Lot n° 50

JEAN-FRANÇOIS RAFFAELLI (1850-…

Vente terminée
Résultat : Non Communiqué

Paysage de banlieue, Aubervilliers
Huile sur carton, signée en bas à droite
65.7 x 86.5 cm - 25 7/8 x 34 in.

Nous remercions la galerie Brame et Lorenceau d'avoir aimablement confirmé l'authenticité de cette oeuvre, qui sera incluse au Catalogue critique informatisé de l'artiste actuellement en préparation.

PROVENANCE
Collection privée, Sud de la France

JEAN-FRANÇOIS RAFFAËLLI
Jean-François Raffaëlli est un artiste peintre et sculpteur français d'origine italienne né en 1850 à Paris. Il est formé à l'école des Beaux-Arts sous la tutelle du célèbre artiste Léon Gérôme. Il expose pour la première fois au Salon de Paris en 1870. Célèbre pour sa peinture des faubourgs de la banlieue parisienne et de sa repré­sentation de l'émergence d'une classe moyenne, il est très reconnu de son vivant puisqu'il est nommé Chevalier et Officier de la Légion d'Honneur. Il obtient également une médaille d'or à l'Exposition Universelle de 1889.
Bien qu'il s'en distingue, sa technique est très influencée par celle des Impression­nistes. Il peint de manière très souple et les coups de pinceaux sont visibles. Raf­faëlli côtoie également le même milieu que ces artistes. Degas devient son ami et le pousse à participer l'exposition des Impressionnistes de 1880 et 1881. Il lui emprunte d'ailleurs sa technique du pastel, et à Morisot sa touche aérienne et claire.
Il décède à l'âge de 74 ans.
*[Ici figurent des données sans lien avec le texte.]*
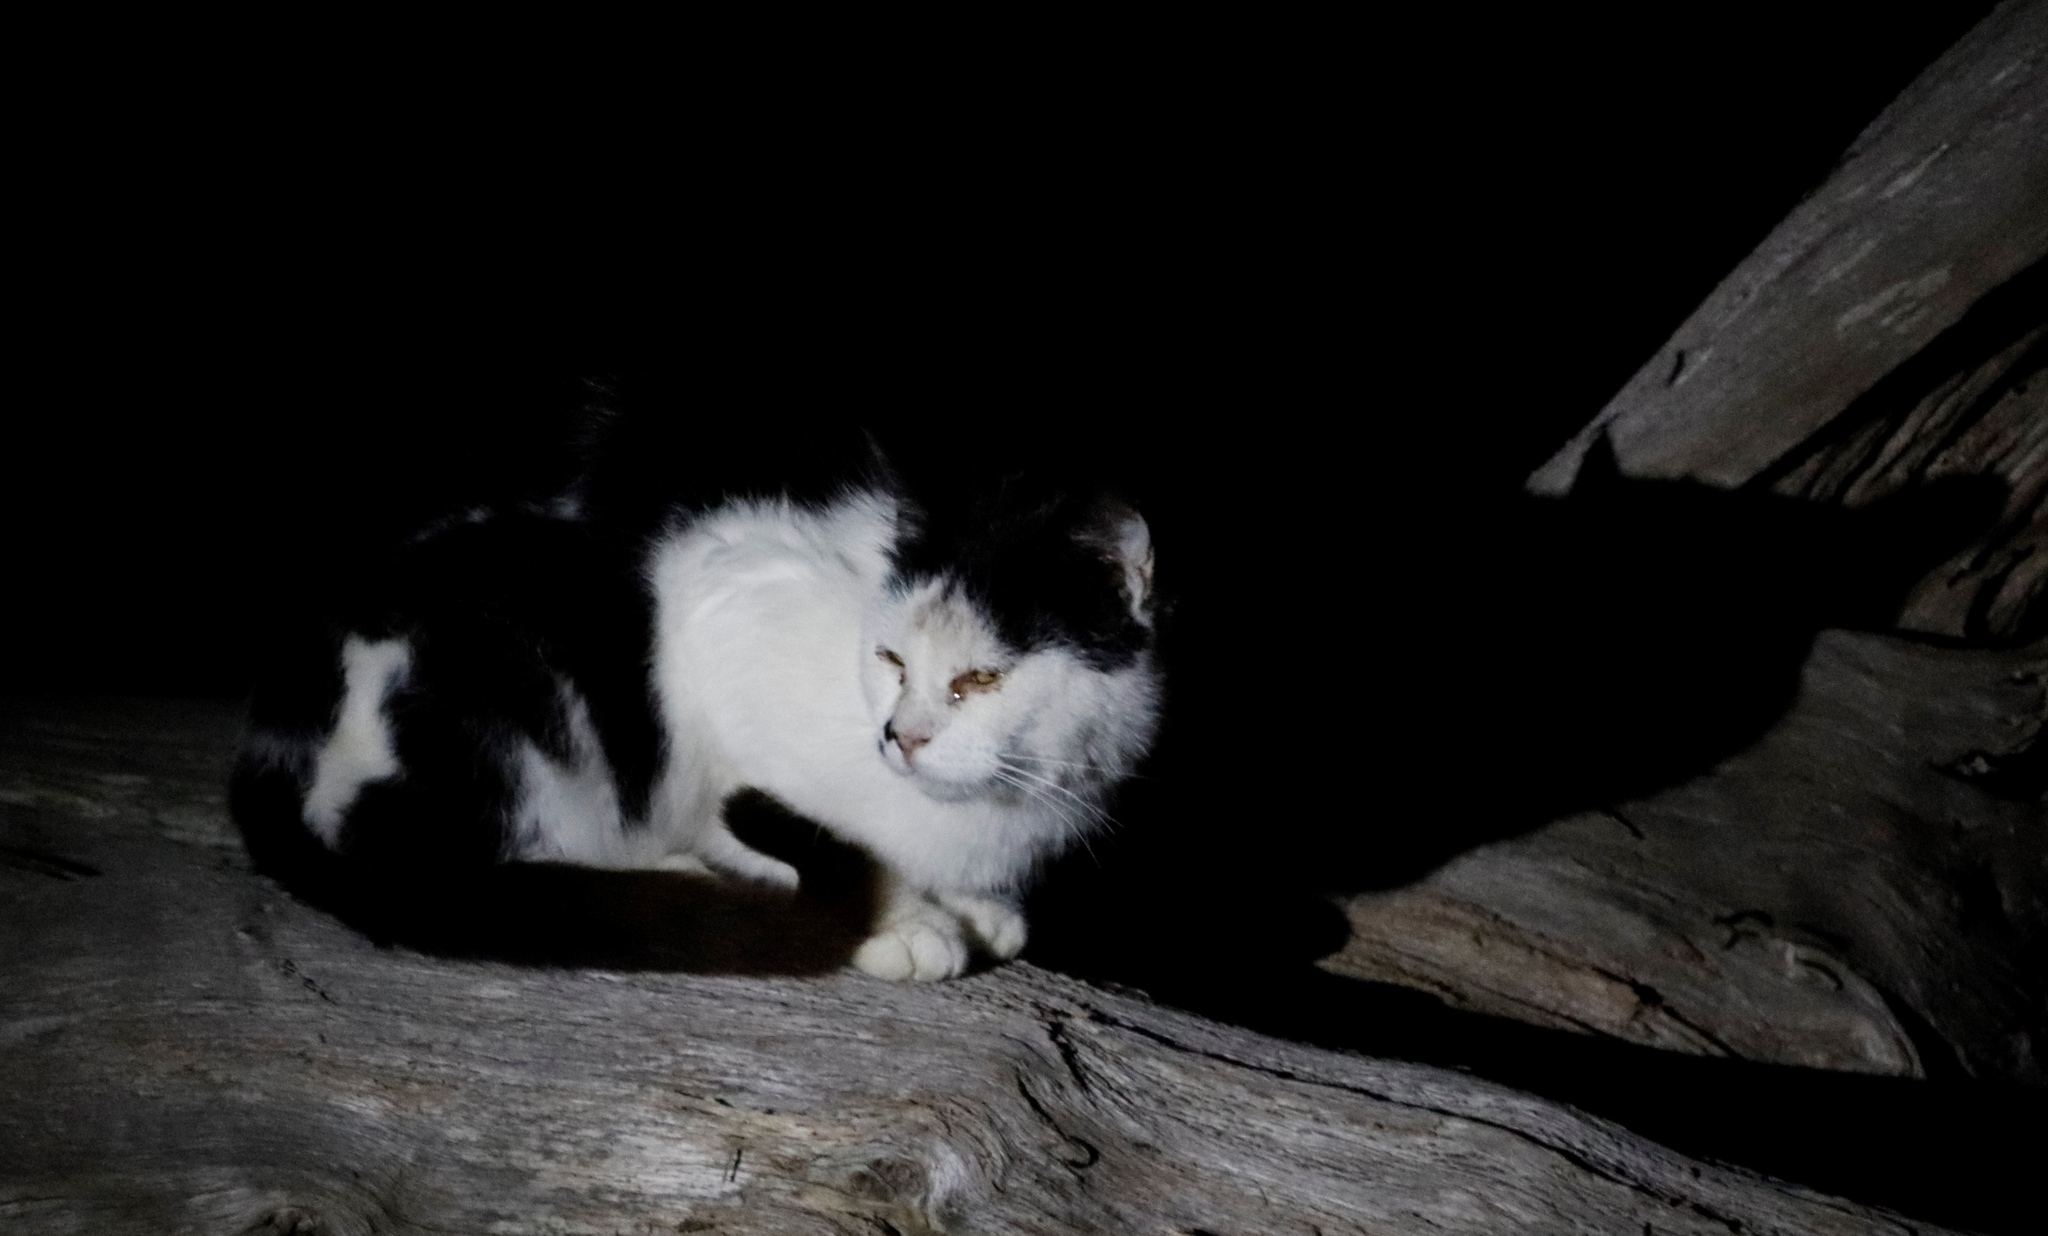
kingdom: Animalia
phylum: Chordata
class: Mammalia
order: Carnivora
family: Felidae
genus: Felis
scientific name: Felis catus
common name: Domestic cat
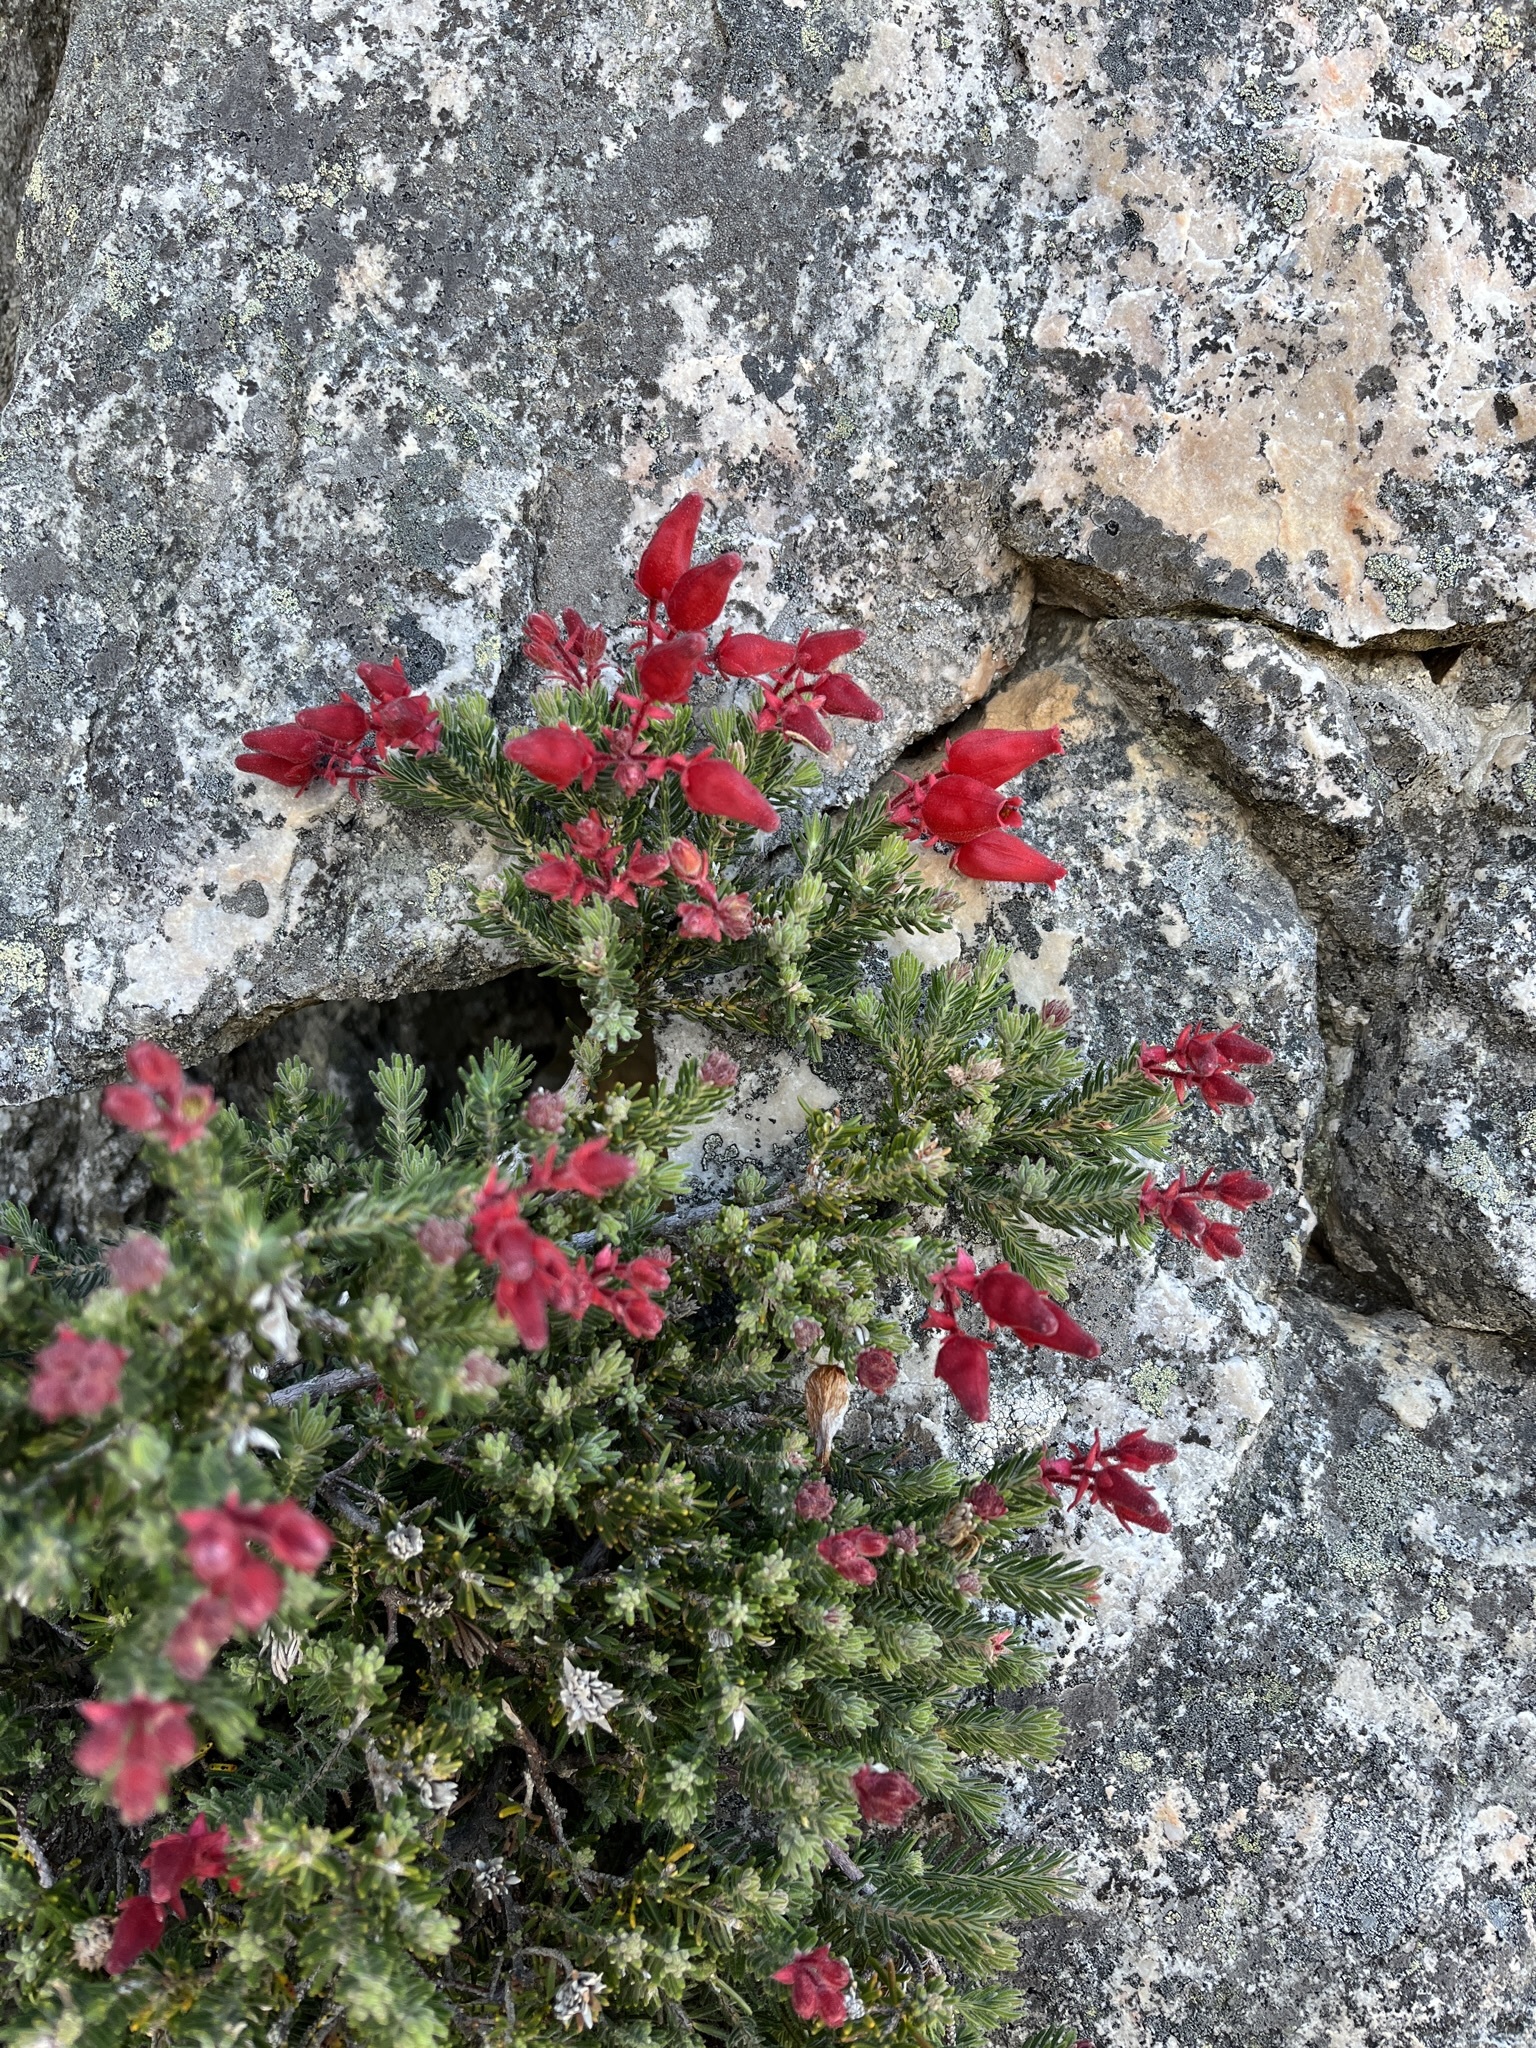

Le poète symboliste et critique d'art Gustave Kahn déclare à son propos : « Raffaëlli est mort (...) Il savait tout de son art. La certitude de son exécution assure à ses toiles une longue durée... Les tableaux de lui qui entreront au Louvre y souriront d'une inal­térable jeunesse. Souhaitons qu'ils y soient assez pour montrer toute la diversité autant que la force de son génie... ».1
Dans cette huile sur carton, Raffaëlli représente un paysage dans la banlieue d'Aubervilliers. Des champs sont repré­sentés au premier plan, avec des arbres et des barrières les traversant. Une petite église de campagne se tient droite au milieu de la peinture. Celle-ci cache un ensemble industriel situé juste derrière. Les cheminées des usines produisent une fumée dense qui finit par se fondre dans les teintes de couleurs du ciel. L'artiste exprime parfaitement la matière de chaque élément à travers des touches et nuances variées de rose, bleu et vert. Raffaëlli sait assurément rendre ses oeuvres vivantes, comme il le fait ici une nouvelle fois grâce au mouvement qu'il donne aux différents éléments.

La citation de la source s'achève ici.